Bacon explains that many of these communities were established during the early 20th century, when Black Americans migrated from the South to California. But they faced exclusion in cities across the Central Valley, such as Fresno, Visalia, and Tulare. As a result, they posted up in rural areas outside of those areas.
“You have people who were working the cotton as sharecroppers in the South, and who came up to California when cotton was a big crop in the valley here,” Bacon explains. “These are communities of exclusion. People who were not able to buy property. And as a result, the cities that excluded them did not provide any services. There was no water. There were no sewer services. So people had to find all these things for themselves.”

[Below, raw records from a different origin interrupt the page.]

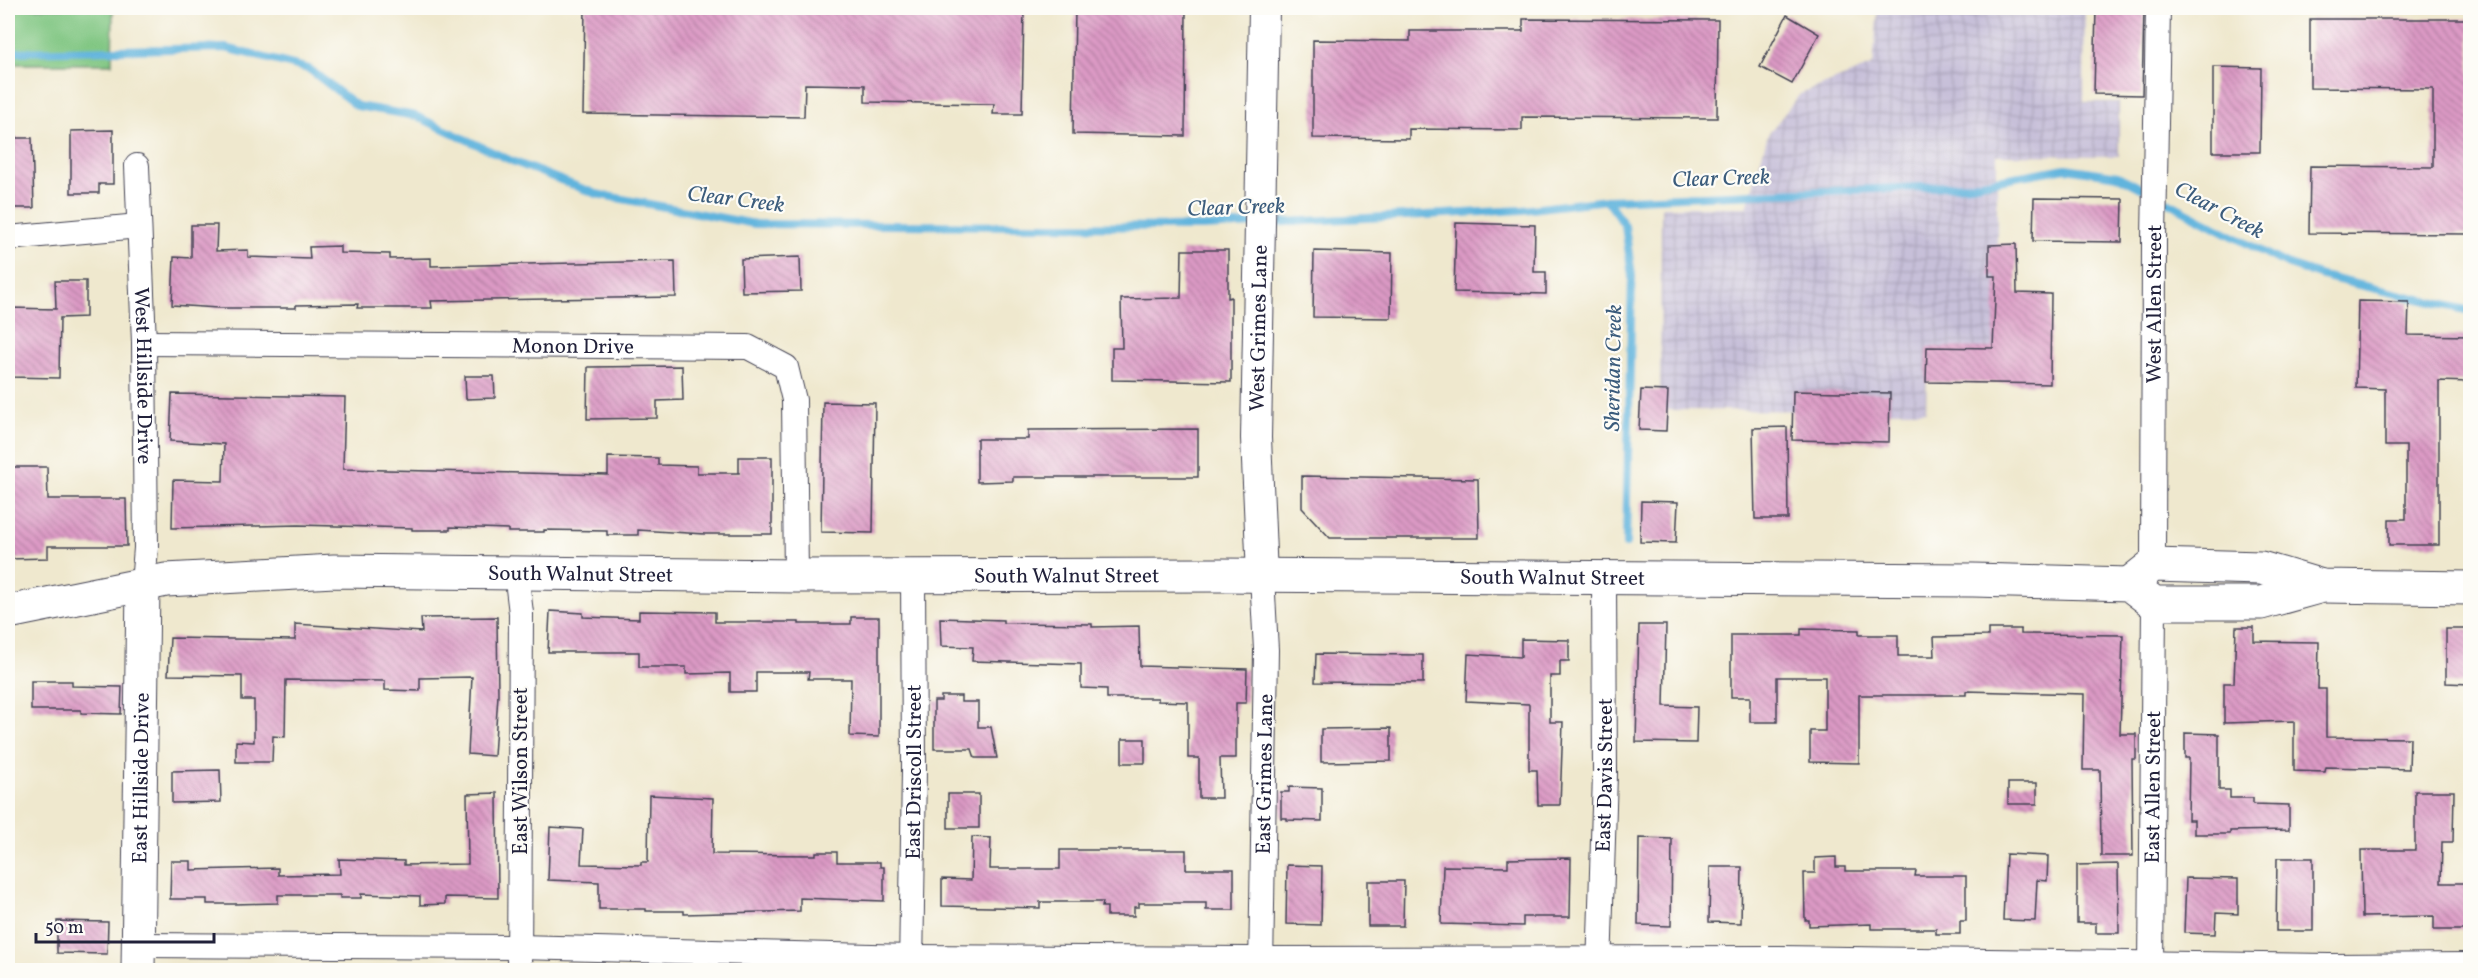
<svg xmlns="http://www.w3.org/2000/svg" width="2478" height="978" font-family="Vollkorn,serif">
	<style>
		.industrial { fill: url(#industrial-grid) }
		.green { fill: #80c682; stroke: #51745e; stroke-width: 1.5 }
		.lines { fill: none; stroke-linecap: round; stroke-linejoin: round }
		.stream { stroke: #61b4dd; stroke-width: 8 }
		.building { fill: url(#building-back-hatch) }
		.minor-casing { stroke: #414051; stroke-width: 26 }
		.tertiary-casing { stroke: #414051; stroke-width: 32 }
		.secondary-casing { stroke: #414051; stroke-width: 35 }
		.primary-casing { stroke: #414051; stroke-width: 35 }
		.minor { stroke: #fff; stroke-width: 24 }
		.tertiary { stroke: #fff; stroke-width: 30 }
		.secondary { stroke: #fff; stroke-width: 33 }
		.primary { stroke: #fff; stroke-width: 33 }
		.labels { text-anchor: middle; stroke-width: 4.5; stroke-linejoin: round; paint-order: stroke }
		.street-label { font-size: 21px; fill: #22223b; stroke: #fdfcf7 }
		.water-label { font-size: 22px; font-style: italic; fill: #3b5c7c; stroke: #fdfcf7 }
	</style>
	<defs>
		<pattern id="industrial-grid" width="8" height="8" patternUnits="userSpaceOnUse" patternTransform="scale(1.5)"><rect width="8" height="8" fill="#c7c0d9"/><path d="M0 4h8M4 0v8" fill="none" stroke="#aba5bb"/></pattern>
		<pattern id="building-back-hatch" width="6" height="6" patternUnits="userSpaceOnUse" patternTransform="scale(1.5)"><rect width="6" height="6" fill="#dc9ac5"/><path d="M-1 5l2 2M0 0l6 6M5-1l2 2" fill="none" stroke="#b27da1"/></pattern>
	</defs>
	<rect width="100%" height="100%" fill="#fdfcf7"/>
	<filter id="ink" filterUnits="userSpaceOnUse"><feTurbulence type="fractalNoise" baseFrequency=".0167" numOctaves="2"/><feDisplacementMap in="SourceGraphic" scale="12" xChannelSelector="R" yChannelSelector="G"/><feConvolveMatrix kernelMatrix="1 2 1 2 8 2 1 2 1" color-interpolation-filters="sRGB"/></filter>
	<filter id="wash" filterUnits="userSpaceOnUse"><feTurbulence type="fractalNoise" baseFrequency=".008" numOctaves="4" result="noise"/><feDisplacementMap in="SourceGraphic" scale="24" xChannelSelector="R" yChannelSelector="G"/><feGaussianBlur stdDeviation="1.35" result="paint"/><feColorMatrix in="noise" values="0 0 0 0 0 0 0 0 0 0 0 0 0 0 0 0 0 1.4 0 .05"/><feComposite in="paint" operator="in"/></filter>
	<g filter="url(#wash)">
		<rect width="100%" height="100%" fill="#efe8ce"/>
		<path class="industrial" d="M1878,8H2085L2084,102H2119V156L1997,155V365H1927L1926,411L1660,410L1661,207H1747L1768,134L1800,94L1873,65Z"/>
		<path class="green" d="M8,8H113L112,64H8Z"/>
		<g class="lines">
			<g class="stream">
				<path d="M8,52L226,48L309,69L357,106L416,116L512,161L596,194L755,224L1202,227L1255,224"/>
				<path d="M1607,200L1625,226L1632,276L1626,544"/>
				<path d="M1267,223L1523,210L1607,200L1970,185L2066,168L2118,176L2286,264L2322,276L2470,311"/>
			</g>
		</g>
		<g id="blocks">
			<g class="building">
				<path d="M585,8H1024L1022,114H993L994,104L865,102V85L805,84L804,117L583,114Z"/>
				<path d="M1075,8H1186L1185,136L1073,134Z"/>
				<path d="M2096,8H2144L2142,95L2094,94Z"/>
				<path d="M1787,15L1819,34L1792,84L1760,67Z"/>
				<path d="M1523,19L1718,20L1717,118L1522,117V130L1409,129V139L1313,138V40L1410,41V31H1523Z"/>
				<path d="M2310,19H2470V234L2309,233L2310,166L2433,167V89L2310,88Z"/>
				<path d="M2213,67L2261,68L2260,152H2213Z"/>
				<path d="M113,130V184H99V193H71V131Z"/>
				<path d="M8,138H32L34,208H8Z"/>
				<path d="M2034,198L2123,199L2122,242L2033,241Z"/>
				<path d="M1456,223L1535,225L1534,272H1546V294L1454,292Z"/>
				<path d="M191,225H217L216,251L248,250V257L310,259L309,247L340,246V253L390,254V259L431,258V266L675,261L676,297L431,301L432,308H357L358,304L296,305V308H218L172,305L174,257L191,258Z"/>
				<path d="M2016,244L2017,293L2051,294L2050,384L1926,382L1927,347L1993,348L1996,276H1989V245Z"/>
				<path d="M1182,250H1228V298L1231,297V382L1112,380V348H1122L1121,299L1181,298Z"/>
				<path d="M1314,251L1392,253L1391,318L1313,317Z"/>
				<path d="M800,257L801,291L742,292L741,259Z"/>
				<path d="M55,281H86V317L60,318L59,378L8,377V308L56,309Z"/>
				<path d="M2358,301L2409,302L2408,335L2470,336V382L2439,381V545H2389V519H2406V446H2385V389L2356,388Z"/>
				<path d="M682,366L683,400L657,401V418L587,419L588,367Z"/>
				<path d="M465,376H494L495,398L466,399Z"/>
				<path d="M1641,390L1668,391L1666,431L1639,430Z"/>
				<path d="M1793,391L1890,393L1889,442L1792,440Z"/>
				<path d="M172,394L345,397L343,469L608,475V457L658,458V465L697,466V473H739V457H772V534H705L638,530V535H607V531L544,530V532H508V529L450,527V530H412V528L298,525L172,528L173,480L223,481L224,444L170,441Z"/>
				<path d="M823,402L875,403L873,533L821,532Z"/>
				<path d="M1787,427L1788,519H1755L1753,428Z"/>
				<path d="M1198,429V477H1013V481L977,482V439H1028V430Z"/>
				<path d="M8,467H47L48,499H126L127,546H48V558L8,559Z"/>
				<path d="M1302,476L1478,479L1479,538H1330L1302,508Z"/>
				<path d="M1641,501L1678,502L1676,543L1640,542Z"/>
				<path d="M550,611L583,613V617L639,619V611L715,612V622H799V624H851V617H879V737L850,736L851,679H808L809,672H756V692H730V673L686,674V667H639V652H548Z"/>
				<path d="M497,617L498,695L494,756L468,754L472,677L420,678V691L385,690V681L286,680L285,737L273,736L272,762H236V741L254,742V700H242V676L168,675L170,638L295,640V624L422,632L421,618Z"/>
				<path d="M940,618L1003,620V623L1092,624V627L1139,626L1140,666L1247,669L1246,703H1236V758H1220L1221,798H1199V758H1188V702L1158,701V698H1107V689L1081,688V664L972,661L973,647L941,646Z"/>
				<path d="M1639,625H1666L1664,706L1697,707L1696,743L1636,742Z"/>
				<path d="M2236,627H2254V641L2319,642L2318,689H2326V737L2410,738L2409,769L2326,767L2325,772L2294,771V721L2224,723V683H2234Z"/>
				<path d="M1801,629L1859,630V635H1898V656H1935L1934,637L1988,636V629H2021V634L2123,635L2120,734H2136V759H2132L2133,856H2101L2100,770H2083L2084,694L1966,691V695H1859V763L1810,762V731H1825V677H1777V722H1750V697H1731V635H1801Z"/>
				<path d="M2446,629H2470V684L2446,683Z"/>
				<path d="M1521,639L1569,640V661H1560V676H1550V722H1563L1560,805H1538L1537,770H1529V704L1466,701L1468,654L1521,657Z"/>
				<path d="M1316,654L1423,655V683L1315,682Z"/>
				<path d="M31,681H72V686L122,687L121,714L81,713V710H31Z"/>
				<path d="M941,696H961V702H978V727H991L997,758H975L972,749H934V701H941Z"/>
				<path d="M1391,728V761L1321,762V729Z"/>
				<path d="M2185,733L2219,734V790H2230V798H2253V804L2289,805V830L2230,831V834H2194V820H2188L2189,758H2185Z"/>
				<rect x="1122" y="739" width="23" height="24"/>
				<path d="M220,770L221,802L172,803V771Z"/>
				<rect x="2008" y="783" width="29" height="21"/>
				<path d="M1289,787L1322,788V821L1287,820V818H1281V792H1289Z"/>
				<path d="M2415,791H2454L2453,842H2442L2441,883H2470V930H2434V916L2362,917L2361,850H2415Z"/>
				<path d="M497,793L498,898L445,897V904L420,905V896L361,894V898H340V895H278V903L234,904H207V899H170L171,861H191V870L278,868V875L340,874L339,859L404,861V865L468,864L467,794Z"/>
				<rect x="948" y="794" width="31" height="34"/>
				<path d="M649,795L713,798L712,854L816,855V852H837V862H880V867H884V901L800,898V911L684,914V911H646V909H599V882L548,880L550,827L583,829L581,864L641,865V862H648Z"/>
				<path d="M972,837L991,838L990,869H1060V850H1186V869H1234V910H1206V903H1139V907H1134V916H1107V907H1102L1103,902H1040V908L942,906V879L971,880Z"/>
				<path d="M1639,838L1672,839L1671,926L1638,925Z"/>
				<path d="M2006,854L2048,856L2047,881L2037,880L2035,921L2003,920Z"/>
				<path d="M1836,857V867H1845V871H1916L1915,876H1966V921H1960V934H1936V929H1871V924L1809,926V920H1805L1804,873H1815V858Z"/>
				<path d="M1571,858L1570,917H1523V926L1441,924L1443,866L1508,867V859Z"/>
				<path d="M2277,858H2313V931H2276Z"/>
				<path d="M2118,864L2119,933H2096V923H2077V865Z"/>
				<path d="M1287,865L1322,866L1321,925L1286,924Z"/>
				<path d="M1710,867H1742L1741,923L1709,922Z"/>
				<path d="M2186,878L2238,879V914L2216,913L2215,934L2184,933Z"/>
				<path d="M1368,881H1404L1403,926H1368Z"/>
				<path d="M57,921L108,922L107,954L57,953Z"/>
			</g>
		</g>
	</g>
	<g filter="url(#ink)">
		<use href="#blocks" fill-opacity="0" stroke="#414051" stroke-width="1.5"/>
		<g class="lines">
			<g class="minor-casing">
				<g id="minor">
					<path id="s1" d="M137,166L144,343L146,548L143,584"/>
					<path d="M8,238L139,226"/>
					<path id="s2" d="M144,343L748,347L786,367L794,400L796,576"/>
					<path id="s3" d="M2153,565L2154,238L2158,8"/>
					<path d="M516,572L521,613L519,970"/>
					<path d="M139,945L519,947L911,957L1246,959L1780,958L2329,966L2470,965"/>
					<path id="s4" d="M911,970L914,769L913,575"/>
					<path id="s5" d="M1261,970L1266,650L1262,576"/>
					<path id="s6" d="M1599,970L1605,774L1604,579"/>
					<path id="s7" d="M2151,970L2154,603"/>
				</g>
			</g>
			<g class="tertiary-casing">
				<g id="tertiary">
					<path id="s8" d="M1262,576L1256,438L1264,8"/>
				</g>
			</g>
			<g class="secondary-casing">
				<g id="secondary">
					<path id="s9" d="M138,970L143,584"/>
				</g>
			</g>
			<g class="primary-casing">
				<g id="primary">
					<path d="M2129,584L2153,565L2261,568L2322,586L2470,588"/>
					<path id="s10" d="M8,612L166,580L334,571L796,576L1221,575L1973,580L2129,584L2154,603H2261L2322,586"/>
				</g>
			</g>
			<use href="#minor" class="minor"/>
			<use href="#tertiary" class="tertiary"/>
			<use href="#secondary" class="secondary"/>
			<use href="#primary" class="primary"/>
		</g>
	</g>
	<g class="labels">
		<g class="street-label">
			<text dy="7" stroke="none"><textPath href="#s3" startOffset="261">West Allen Street</textPath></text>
			<text dy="7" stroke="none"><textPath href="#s8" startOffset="248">West Grimes Lane</textPath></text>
			<text dy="7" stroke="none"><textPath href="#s2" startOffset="429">Monon Drive</textPath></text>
			<text dy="7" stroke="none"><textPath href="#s1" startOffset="210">West Hillside Drive</textPath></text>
			<text dy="7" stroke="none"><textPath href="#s10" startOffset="576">South Walnut Street</textPath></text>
			<text dy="7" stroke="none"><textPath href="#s10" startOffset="1062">South Walnut Street</textPath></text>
			<text dy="7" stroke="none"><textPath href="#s10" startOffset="1548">South Walnut Street</textPath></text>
			<text transform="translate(520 771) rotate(-90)" y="7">East Wilson Street</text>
			<text dy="7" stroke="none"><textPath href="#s4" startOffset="198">East Driscoll Street</textPath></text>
			<text dy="7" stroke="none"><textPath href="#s5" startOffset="196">East Grimes Lane</textPath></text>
			<text dy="7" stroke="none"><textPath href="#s6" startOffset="195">East Davis Street</textPath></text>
			<text dy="7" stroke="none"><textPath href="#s9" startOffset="192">East Hillside Drive</textPath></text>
			<text dy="7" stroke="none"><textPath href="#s7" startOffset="183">East Allen Street</textPath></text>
		</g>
		<g class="water-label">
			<text transform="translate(1721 177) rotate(-2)" y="8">Clear Creek</text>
			<text transform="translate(736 198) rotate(7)" y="8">Clear Creek</text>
			<text transform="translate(1236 206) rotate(-2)" y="8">Clear Creek</text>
			<text transform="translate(2220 209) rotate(28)" y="8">Clear Creek</text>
			<text transform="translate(1612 368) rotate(-89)" y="8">Sheridan Creek</text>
		</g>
	</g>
	<rect width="2478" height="978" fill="none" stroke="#fdfcf7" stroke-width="30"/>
	<path d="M36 933v9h178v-9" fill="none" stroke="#22223b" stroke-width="3"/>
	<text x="45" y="933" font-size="18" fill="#22223b" stroke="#fdfcf7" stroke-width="4.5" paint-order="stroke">50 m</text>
</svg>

He explains that in searching for water, they only had enough money to dig shallow wells, which meant being exposed to water contaminated with pesticides that farmers used on crops. Water levels in the area also quickly dropped due to the over-pumping of water for field irrigation.
“On the one hand, part of the problem was the contamination of the water. And on the other hand, it was also the fact that increasingly, those wells were not able to supply the water needs of the people who live there.”
Although many of these communities are still predominantly Black, Bacon says the number of Latino residents has grown as farm workers move into the region. But he notes that these migrants have inherited the conditions that were imposed on the original inhabitants.
Over the years, many communities have run entirely out of water for extended periods of time. Bacon references one year when residents in the Tombstone Territory in the San Joaquin Valley were relegated to using only bottled water.
“Getting your water in those big five gallon bottles — that's enough water, perhaps, to cook with. And it's enough water to drink. But what about taking a shower? What about cleaning yourself and your children? Those were emergency measures that were taken, and they certainly highlighted and they dramatized the extreme crisis that’s been developing here. But certainly supplying these communities with bottled water was no answer to the water needs of those communities.”
Bacon says community members are now coming together to fight for increased access to clean water.
“They began suing the communities that were next to them to try to force them to make connections to the municipal water systems. And then they increasingly began … putting pressure on legislators in Sacramento to pass legislation that would help them.”
Bacon adds that the worsening California drought has complicated colonias residents’ fight for equitable access to water, but it is also raising further awareness around the dire conditions they’re facing.
“This is a situation in which we're talking about priorities. In other words, who has the priority on water usage? And historically in the Central Valley, in California in general, the priority goes to agriculture. Agriculture … uses 77% of all the water that is used by human beings in the state of California.”
He adds, “I don't think there's really anybody that believes that all of a sudden, there's going to be more water from somewhere. The water has to be parceled out in a socially-just way. And that I think is a part of what is going on here with the colonias, as they push for a more equitable distribution of the water that is available.”